The idea of AI agents "acting" on their own accord could cause widespread panic, too. However, Humayun Sheikh, CEO of Fetch.ai and chairman of the Artificial Superintelligence Alliance, believes these interactions on Moltbook don't signal the emergence of consciousness. 

"This isn't particularly dramatic," he said in an email statement to CNET. "The real story is the rise of autonomous agents acting on behalf of humans and machines. Deployed without controls, they pose risks, but with careful infrastructure, monitoring and governance, their potential can be unlocked safely." 

Monitoring, controls and governance are the key words here -- because there's also an ongoing verification problem. 

Is Moltbook really just bots?

Moltbook claims to restrict posting to verified AI agents, but the definition of "verified" remains somewhat fuzzy. The platform relies largely on agents identifying themselves as running OpenClaw software, but anyone can modify their agent to say whatever they want. Some experts have pointed out that a sufficiently motivated human could pass themselves off as an agent, turning the "agents only" rule into more of a preference. These bots could be programmed to say outlandish things or be disguises for humans spreading mischief. 

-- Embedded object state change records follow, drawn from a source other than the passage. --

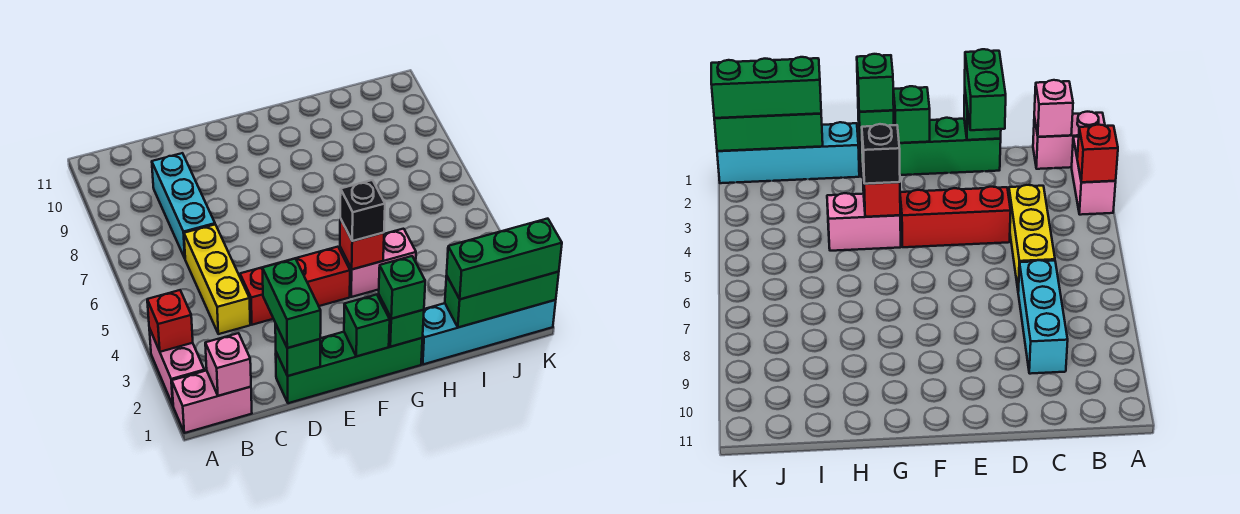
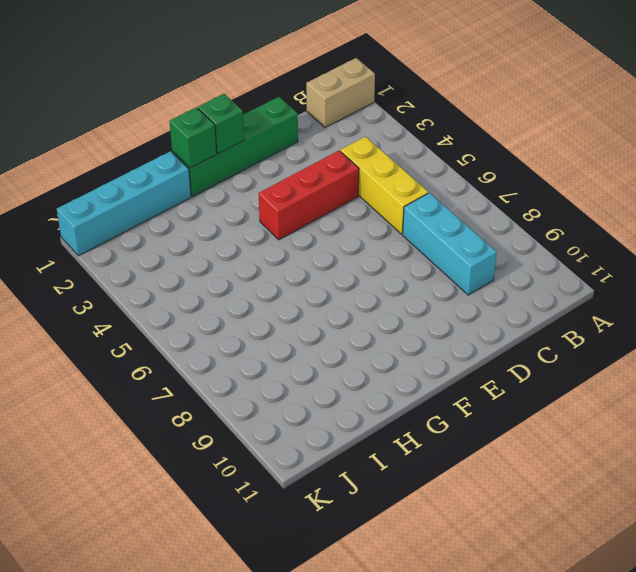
tan brick A1:B1 level 1 -> pink brick A1:B1 level 1
none -> pink brick A2:A3 level 1
none -> pink brick G4:H4 level 1
none -> red brick A3 level 2

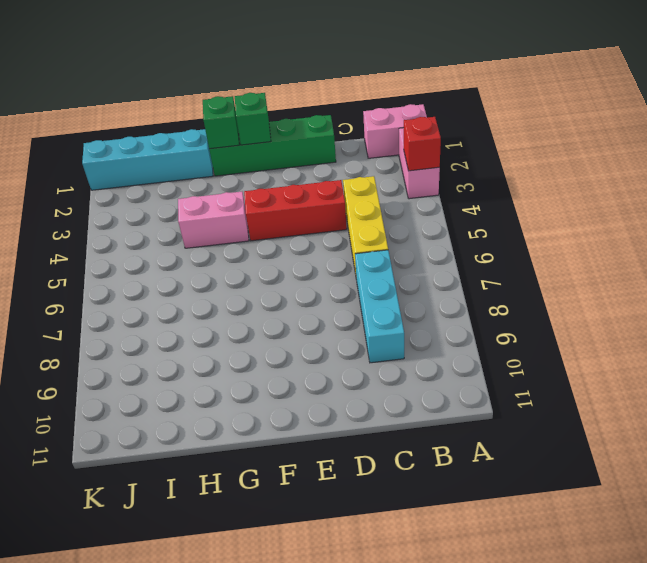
none -> pink brick B1 level 2
none -> green brick D1 level 2
none -> red brick G4 level 2

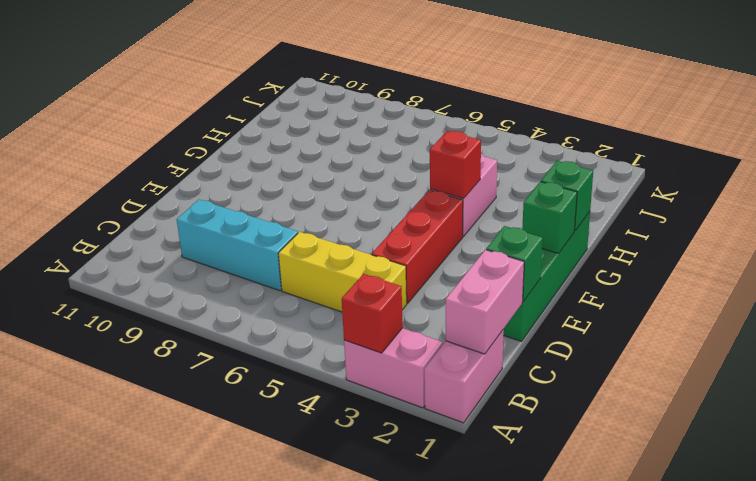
pink brick B1:C1 level 2 -> pink brick B1 level 2
none -> cyan brick H1:K1 level 1
none -> green brick I1:K1 level 2
none -> green brick D1:D2 level 3

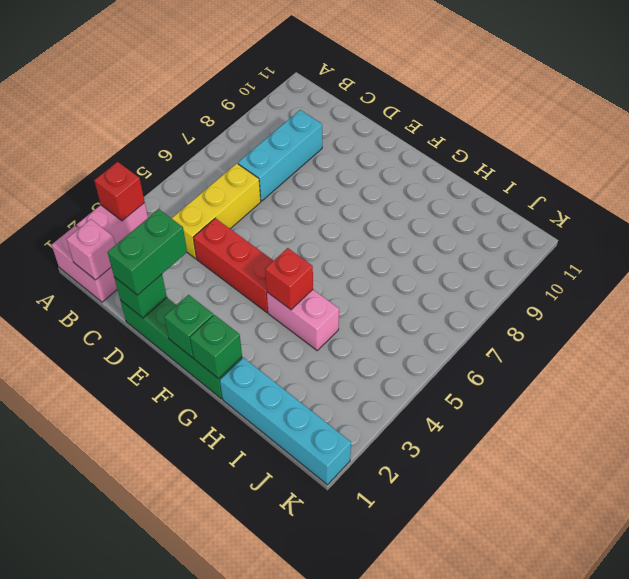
none -> green brick I1:K1 level 2
none -> green brick G1 level 3
none -> black brick G4 level 3

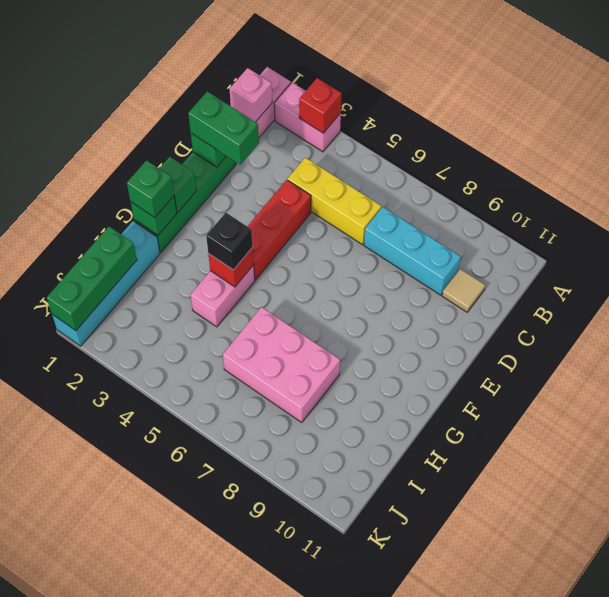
tan tile C10 level 1 -> none
pink brick H6:I8 level 1 -> none
none -> green brick I1:K1 level 3

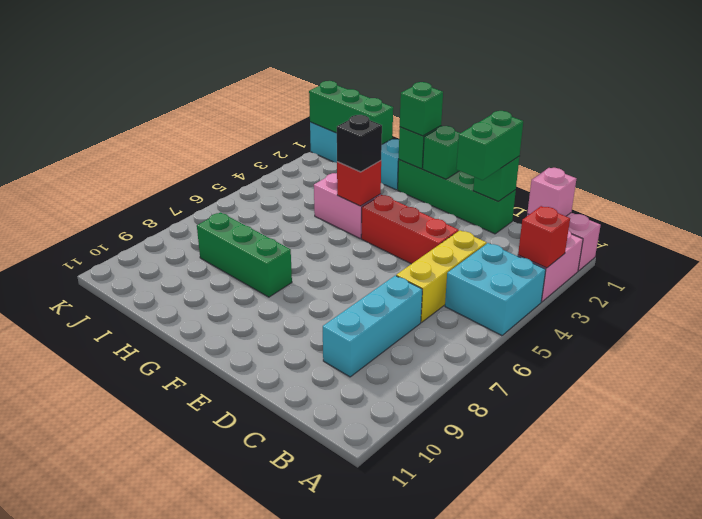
cyan brick A4:B5 level 1 -> none
green brick G8:I8 level 1 -> green brick I1:K1 level 3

Economic exchanges between agents add another layer of complexity. When bots start trading resources or information among themselves, who's responsible if something goes wrong? These aren't just philosophical questions. As AI agents become more autonomous and capable of taking real-world actions, the line between "interesting experiment" and liability grows thinner -- and we've seen time and again how AI tech is advancing faster than regulations or safety measures.

The output of a generative chatbot can be a real (and unsettling) mirror for humanity. That's because these chatbots are trained on us: massive datasets of our human conversations and human data. If you're starting to spiral about a bot creating weird Reddit-like threads, remember that it is simply trained on and attempting to mimic our very human, very weird Reddit threads, and this is its best interpretation. 

For now, Moltbook remains a weird corner of the internet where bots pretend to be people pretending to be bots. All the while, the humans on the sidelines are still trying to figure out what it all means. And the agents themselves seem content to just keep posting.